* [Your objective]: Each line that holds the word "CONTRATANTE" counts once; give the total for the records below and nothing else.

* [Information provided]:
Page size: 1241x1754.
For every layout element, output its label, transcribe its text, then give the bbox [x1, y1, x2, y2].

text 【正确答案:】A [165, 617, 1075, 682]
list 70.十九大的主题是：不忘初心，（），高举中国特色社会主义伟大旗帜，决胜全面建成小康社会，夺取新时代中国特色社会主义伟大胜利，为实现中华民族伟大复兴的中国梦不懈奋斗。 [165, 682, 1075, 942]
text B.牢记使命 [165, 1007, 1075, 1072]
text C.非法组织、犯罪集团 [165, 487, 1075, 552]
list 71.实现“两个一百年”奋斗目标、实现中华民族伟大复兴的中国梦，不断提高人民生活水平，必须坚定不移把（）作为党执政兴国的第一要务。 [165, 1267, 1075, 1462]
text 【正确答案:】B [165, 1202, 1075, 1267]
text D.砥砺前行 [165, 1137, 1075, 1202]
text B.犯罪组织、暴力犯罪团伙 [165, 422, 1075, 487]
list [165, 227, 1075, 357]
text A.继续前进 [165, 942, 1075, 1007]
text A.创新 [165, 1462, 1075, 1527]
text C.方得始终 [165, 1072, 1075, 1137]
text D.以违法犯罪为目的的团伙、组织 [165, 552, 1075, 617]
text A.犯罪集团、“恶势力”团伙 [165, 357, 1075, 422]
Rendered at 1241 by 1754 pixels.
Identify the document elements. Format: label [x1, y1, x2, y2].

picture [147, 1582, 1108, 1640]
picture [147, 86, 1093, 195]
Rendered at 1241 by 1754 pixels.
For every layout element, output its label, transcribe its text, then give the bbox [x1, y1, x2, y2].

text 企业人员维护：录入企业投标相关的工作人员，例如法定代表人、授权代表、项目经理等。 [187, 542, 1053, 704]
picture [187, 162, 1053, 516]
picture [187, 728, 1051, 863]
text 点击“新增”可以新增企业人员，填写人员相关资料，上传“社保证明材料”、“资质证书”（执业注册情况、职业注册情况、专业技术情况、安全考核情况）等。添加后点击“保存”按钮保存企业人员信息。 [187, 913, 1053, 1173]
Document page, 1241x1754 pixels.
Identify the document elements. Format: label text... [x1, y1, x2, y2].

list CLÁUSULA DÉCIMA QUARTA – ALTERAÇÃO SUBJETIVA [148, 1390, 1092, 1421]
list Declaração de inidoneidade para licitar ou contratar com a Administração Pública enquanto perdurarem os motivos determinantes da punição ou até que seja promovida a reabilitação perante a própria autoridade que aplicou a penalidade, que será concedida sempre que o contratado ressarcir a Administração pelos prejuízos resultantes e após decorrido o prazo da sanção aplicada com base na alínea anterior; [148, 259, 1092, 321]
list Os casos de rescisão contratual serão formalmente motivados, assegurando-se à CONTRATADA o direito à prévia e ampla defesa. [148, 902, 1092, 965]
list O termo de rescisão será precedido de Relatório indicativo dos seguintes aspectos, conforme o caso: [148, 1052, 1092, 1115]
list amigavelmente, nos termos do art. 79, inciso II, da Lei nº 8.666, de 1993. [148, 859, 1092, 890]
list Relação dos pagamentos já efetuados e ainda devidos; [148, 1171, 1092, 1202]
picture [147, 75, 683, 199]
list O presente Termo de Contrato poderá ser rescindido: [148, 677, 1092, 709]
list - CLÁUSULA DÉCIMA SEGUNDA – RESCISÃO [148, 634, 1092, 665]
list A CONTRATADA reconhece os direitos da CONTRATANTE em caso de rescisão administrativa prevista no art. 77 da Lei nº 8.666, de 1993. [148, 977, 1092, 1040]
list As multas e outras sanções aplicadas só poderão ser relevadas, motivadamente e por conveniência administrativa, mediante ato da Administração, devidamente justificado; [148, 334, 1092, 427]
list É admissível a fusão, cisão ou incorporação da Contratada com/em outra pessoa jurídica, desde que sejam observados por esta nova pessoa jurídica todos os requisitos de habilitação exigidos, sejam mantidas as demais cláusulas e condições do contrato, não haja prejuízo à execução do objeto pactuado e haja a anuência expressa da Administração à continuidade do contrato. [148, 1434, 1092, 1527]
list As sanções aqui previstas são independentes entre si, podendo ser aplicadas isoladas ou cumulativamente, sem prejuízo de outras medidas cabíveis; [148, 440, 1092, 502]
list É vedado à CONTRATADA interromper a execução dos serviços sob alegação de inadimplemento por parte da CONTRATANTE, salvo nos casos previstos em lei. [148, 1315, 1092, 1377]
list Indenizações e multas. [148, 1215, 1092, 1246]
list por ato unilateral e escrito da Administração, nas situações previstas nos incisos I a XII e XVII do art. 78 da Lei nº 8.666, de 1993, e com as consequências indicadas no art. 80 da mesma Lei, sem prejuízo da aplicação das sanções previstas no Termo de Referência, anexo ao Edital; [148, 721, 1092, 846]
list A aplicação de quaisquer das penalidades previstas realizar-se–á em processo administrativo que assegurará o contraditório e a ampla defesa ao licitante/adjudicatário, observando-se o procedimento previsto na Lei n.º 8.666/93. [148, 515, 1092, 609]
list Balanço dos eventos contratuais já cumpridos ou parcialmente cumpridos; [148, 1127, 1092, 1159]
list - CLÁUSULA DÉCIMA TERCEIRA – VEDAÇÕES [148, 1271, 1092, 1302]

* [Expected answer]: 2